▶ What to do
Copy each of the rows below character for character, keeping every line as it appears.

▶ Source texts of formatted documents
• • • • •
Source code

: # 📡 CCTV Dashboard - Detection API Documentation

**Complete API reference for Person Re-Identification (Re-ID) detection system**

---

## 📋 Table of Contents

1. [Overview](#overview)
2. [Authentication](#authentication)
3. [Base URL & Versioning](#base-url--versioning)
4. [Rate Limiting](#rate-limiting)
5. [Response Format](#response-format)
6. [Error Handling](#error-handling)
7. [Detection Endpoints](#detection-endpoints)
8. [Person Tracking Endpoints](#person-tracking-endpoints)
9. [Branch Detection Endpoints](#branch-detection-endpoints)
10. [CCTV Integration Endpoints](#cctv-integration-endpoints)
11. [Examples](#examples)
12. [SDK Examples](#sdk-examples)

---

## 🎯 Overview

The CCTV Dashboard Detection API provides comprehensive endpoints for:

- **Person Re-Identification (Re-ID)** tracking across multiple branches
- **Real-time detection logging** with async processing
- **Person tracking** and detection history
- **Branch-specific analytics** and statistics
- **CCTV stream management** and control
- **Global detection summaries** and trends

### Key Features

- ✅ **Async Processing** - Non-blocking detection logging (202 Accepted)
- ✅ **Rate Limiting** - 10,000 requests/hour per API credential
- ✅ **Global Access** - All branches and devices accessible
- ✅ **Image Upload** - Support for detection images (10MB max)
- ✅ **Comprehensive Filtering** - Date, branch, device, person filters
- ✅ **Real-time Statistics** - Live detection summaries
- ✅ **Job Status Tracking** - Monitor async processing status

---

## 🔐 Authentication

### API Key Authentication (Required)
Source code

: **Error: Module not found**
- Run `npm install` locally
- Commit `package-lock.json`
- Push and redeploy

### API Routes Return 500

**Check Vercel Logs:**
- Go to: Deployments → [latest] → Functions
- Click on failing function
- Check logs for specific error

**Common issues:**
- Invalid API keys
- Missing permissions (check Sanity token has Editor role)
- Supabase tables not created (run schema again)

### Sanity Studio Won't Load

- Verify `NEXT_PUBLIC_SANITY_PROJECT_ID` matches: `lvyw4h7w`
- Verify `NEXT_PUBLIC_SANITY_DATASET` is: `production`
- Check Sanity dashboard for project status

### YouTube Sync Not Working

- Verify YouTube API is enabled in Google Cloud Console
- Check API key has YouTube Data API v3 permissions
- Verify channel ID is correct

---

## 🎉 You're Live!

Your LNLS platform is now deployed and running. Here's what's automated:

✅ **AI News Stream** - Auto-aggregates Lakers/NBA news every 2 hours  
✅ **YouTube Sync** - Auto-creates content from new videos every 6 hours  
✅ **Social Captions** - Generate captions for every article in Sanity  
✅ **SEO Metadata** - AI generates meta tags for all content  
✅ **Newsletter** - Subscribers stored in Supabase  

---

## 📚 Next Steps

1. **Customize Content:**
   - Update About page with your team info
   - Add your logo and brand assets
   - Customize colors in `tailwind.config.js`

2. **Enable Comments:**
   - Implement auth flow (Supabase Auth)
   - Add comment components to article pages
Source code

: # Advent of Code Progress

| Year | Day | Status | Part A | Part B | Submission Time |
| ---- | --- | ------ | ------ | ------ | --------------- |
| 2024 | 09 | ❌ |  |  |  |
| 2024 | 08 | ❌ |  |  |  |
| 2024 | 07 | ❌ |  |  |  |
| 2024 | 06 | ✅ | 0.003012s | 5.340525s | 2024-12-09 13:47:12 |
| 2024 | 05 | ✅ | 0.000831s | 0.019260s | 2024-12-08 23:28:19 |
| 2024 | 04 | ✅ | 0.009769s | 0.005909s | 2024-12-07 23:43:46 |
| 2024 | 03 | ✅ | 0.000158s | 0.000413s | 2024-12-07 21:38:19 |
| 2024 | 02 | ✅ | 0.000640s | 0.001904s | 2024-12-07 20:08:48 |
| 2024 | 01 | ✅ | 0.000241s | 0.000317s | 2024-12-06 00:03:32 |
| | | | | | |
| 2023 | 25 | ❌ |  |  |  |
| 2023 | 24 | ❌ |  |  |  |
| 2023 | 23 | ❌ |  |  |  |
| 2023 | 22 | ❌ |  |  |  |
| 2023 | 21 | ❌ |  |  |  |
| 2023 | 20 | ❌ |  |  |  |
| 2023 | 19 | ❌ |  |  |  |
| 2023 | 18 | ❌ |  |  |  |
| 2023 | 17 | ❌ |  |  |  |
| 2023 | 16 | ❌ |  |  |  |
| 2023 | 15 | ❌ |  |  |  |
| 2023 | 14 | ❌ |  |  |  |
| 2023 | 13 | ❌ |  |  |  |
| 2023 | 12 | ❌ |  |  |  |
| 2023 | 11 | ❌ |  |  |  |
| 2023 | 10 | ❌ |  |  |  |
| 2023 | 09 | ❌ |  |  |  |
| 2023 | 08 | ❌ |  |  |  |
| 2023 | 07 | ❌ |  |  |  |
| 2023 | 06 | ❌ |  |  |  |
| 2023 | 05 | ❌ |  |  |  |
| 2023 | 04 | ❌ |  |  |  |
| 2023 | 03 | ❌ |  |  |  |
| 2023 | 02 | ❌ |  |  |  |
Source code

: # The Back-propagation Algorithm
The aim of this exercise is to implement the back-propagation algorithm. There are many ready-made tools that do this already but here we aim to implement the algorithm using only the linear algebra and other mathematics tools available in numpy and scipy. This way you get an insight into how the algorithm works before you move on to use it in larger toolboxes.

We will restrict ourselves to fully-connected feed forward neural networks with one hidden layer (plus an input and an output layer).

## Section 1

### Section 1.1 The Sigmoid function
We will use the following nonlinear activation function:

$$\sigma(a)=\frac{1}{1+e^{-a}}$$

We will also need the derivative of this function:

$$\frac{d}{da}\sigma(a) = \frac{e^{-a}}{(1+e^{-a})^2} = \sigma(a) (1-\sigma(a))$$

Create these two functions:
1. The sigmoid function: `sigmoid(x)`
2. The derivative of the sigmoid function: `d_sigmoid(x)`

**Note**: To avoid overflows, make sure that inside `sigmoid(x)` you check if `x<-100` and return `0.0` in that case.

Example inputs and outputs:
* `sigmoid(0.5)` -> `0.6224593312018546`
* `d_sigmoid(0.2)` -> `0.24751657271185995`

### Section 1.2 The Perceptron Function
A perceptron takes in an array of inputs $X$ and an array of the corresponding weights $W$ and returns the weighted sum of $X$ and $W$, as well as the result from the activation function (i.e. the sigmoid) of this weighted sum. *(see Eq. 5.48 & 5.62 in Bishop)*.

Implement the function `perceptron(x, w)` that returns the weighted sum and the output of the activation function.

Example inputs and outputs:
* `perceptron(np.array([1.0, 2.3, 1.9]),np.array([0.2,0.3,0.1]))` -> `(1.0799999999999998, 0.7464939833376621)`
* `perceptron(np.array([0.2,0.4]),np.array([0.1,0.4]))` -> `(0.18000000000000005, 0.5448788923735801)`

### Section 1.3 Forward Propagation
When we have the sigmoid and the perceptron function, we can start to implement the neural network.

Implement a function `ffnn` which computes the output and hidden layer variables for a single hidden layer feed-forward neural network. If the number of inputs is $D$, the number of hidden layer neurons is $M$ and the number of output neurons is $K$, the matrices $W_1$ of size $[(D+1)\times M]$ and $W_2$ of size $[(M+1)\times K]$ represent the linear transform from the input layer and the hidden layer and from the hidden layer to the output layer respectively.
• • • • •
▶ Answer for this exercise
Source code

: # 📡 CCTV Dashboard - Detection API Documentation

**Complete API reference for Person Re-Identification (Re-ID) detection system**

---

## 📋 Table of Contents

1. [Overview](#overview)
2. [Authentication](#authentication)
3. [Base URL & Versioning](#base-url--versioning)
4. [Rate Limiting](#rate-limiting)
5. [Response Format](#response-format)
6. [Error Handling](#error-handling)
7. [Detection Endpoints](#detection-endpoints)
8. [Person Tracking Endpoints](#person-tracking-endpoints)
9. [Branch Detection Endpoints](#branch-detection-endpoints)
10. [CCTV Integration Endpoints](#cctv-integration-endpoints)
11. [Examples](#examples)
12. [SDK Examples](#sdk-examples)

---

## 🎯 Overview

The CCTV Dashboard Detection API provides comprehensive endpoints for:

- **Person Re-Identification (Re-ID)** tracking across multiple branches
- **Real-time detection logging** with async processing
- **Person tracking** and detection history
- **Branch-specific analytics** and statistics
- **CCTV stream management** and control
- **Global detection summaries** and trends

### Key Features

- ✅ **Async Processing** - Non-blocking detection logging (202 Accepted)
- ✅ **Rate Limiting** - 10,000 requests/hour per API credential
- ✅ **Global Access** - All branches and devices accessible
- ✅ **Image Upload** - Support for detection images (10MB max)
- ✅ **Comprehensive Filtering** - Date, branch, device, person filters
- ✅ **Real-time Statistics** - Live detection summaries
- ✅ **Job Status Tracking** - Monitor async processing status

---

## 🔐 Authentication

### API Key Authentication (Required)
Source code

: **Error: Module not found**
- Run `npm install` locally
- Commit `package-lock.json`
- Push and redeploy

### API Routes Return 500

**Check Vercel Logs:**
- Go to: Deployments → [latest] → Functions
- Click on failing function
- Check logs for specific error

**Common issues:**
- Invalid API keys
- Missing permissions (check Sanity token has Editor role)
- Supabase tables not created (run schema again)

### Sanity Studio Won't Load

- Verify `NEXT_PUBLIC_SANITY_PROJECT_ID` matches: `lvyw4h7w`
- Verify `NEXT_PUBLIC_SANITY_DATASET` is: `production`
- Check Sanity dashboard for project status

### YouTube Sync Not Working

- Verify YouTube API is enabled in Google Cloud Console
- Check API key has YouTube Data API v3 permissions
- Verify channel ID is correct

---

## 🎉 You're Live!

Your LNLS platform is now deployed and running. Here's what's automated:

✅ **AI News Stream** - Auto-aggregates Lakers/NBA news every 2 hours  
✅ **YouTube Sync** - Auto-creates content from new videos every 6 hours  
✅ **Social Captions** - Generate captions for every article in Sanity  
✅ **SEO Metadata** - AI generates meta tags for all content  
✅ **Newsletter** - Subscribers stored in Supabase  

---

## 📚 Next Steps

1. **Customize Content:**
   - Update About page with your team info
   - Add your logo and brand assets
   - Customize colors in `tailwind.config.js`

2. **Enable Comments:**
   - Implement auth flow (Supabase Auth)
   - Add comment components to article pages
Source code

: # Advent of Code Progress

| Year | Day | Status | Part A | Part B | Submission Time |
| ---- | --- | ------ | ------ | ------ | --------------- |
| 2024 | 09 | ❌ |  |  |  |
| 2024 | 08 | ❌ |  |  |  |
| 2024 | 07 | ❌ |  |  |  |
| 2024 | 06 | ✅ | 0.003012s | 5.340525s | 2024-12-09 13:47:12 |
| 2024 | 05 | ✅ | 0.000831s | 0.019260s | 2024-12-08 23:28:19 |
| 2024 | 04 | ✅ | 0.009769s | 0.005909s | 2024-12-07 23:43:46 |
| 2024 | 03 | ✅ | 0.000158s | 0.000413s | 2024-12-07 21:38:19 |
| 2024 | 02 | ✅ | 0.000640s | 0.001904s | 2024-12-07 20:08:48 |
| 2024 | 01 | ✅ | 0.000241s | 0.000317s | 2024-12-06 00:03:32 |
| | | | | | |
| 2023 | 25 | ❌ |  |  |  |
| 2023 | 24 | ❌ |  |  |  |
| 2023 | 23 | ❌ |  |  |  |
| 2023 | 22 | ❌ |  |  |  |
| 2023 | 21 | ❌ |  |  |  |
| 2023 | 20 | ❌ |  |  |  |
| 2023 | 19 | ❌ |  |  |  |
| 2023 | 18 | ❌ |  |  |  |
| 2023 | 17 | ❌ |  |  |  |
| 2023 | 16 | ❌ |  |  |  |
| 2023 | 15 | ❌ |  |  |  |
| 2023 | 14 | ❌ |  |  |  |
| 2023 | 13 | ❌ |  |  |  |
| 2023 | 12 | ❌ |  |  |  |
| 2023 | 11 | ❌ |  |  |  |
| 2023 | 10 | ❌ |  |  |  |
| 2023 | 09 | ❌ |  |  |  |
| 2023 | 08 | ❌ |  |  |  |
| 2023 | 07 | ❌ |  |  |  |
| 2023 | 06 | ❌ |  |  |  |
| 2023 | 05 | ❌ |  |  |  |
| 2023 | 04 | ❌ |  |  |  |
| 2023 | 03 | ❌ |  |  |  |
| 2023 | 02 | ❌ |  |  |  |
Source code

: # The Back-propagation Algorithm
The aim of this exercise is to implement the back-propagation algorithm. There are many ready-made tools that do this already but here we aim to implement the algorithm using only the linear algebra and other mathematics tools available in numpy and scipy. This way you get an insight into how the algorithm works before you move on to use it in larger toolboxes.

We will restrict ourselves to fully-connected feed forward neural networks with one hidden layer (plus an input and an output layer).

## Section 1

### Section 1.1 The Sigmoid function
We will use the following nonlinear activation function:

$$\sigma(a)=\frac{1}{1+e^{-a}}$$

We will also need the derivative of this function:

$$\frac{d}{da}\sigma(a) = \frac{e^{-a}}{(1+e^{-a})^2} = \sigma(a) (1-\sigma(a))$$

Create these two functions:
1. The sigmoid function: `sigmoid(x)`
2. The derivative of the sigmoid function: `d_sigmoid(x)`

**Note**: To avoid overflows, make sure that inside `sigmoid(x)` you check if `x<-100` and return `0.0` in that case.

Example inputs and outputs:
* `sigmoid(0.5)` -> `0.6224593312018546`
* `d_sigmoid(0.2)` -> `0.24751657271185995`

### Section 1.2 The Perceptron Function
A perceptron takes in an array of inputs $X$ and an array of the corresponding weights $W$ and returns the weighted sum of $X$ and $W$, as well as the result from the activation function (i.e. the sigmoid) of this weighted sum. *(see Eq. 5.48 & 5.62 in Bishop)*.

Implement the function `perceptron(x, w)` that returns the weighted sum and the output of the activation function.

Example inputs and outputs:
* `perceptron(np.array([1.0, 2.3, 1.9]),np.array([0.2,0.3,0.1]))` -> `(1.0799999999999998, 0.7464939833376621)`
* `perceptron(np.array([0.2,0.4]),np.array([0.1,0.4]))` -> `(0.18000000000000005, 0.5448788923735801)`

### Section 1.3 Forward Propagation
When we have the sigmoid and the perceptron function, we can start to implement the neural network.

Implement a function `ffnn` which computes the output and hidden layer variables for a single hidden layer feed-forward neural network. If the number of inputs is $D$, the number of hidden layer neurons is $M$ and the number of output neurons is $K$, the matrices $W_1$ of size $[(D+1)\times M]$ and $W_2$ of size $[(M+1)\times K]$ represent the linear transform from the input layer and the hidden layer and from the hidden layer to the output layer respectively.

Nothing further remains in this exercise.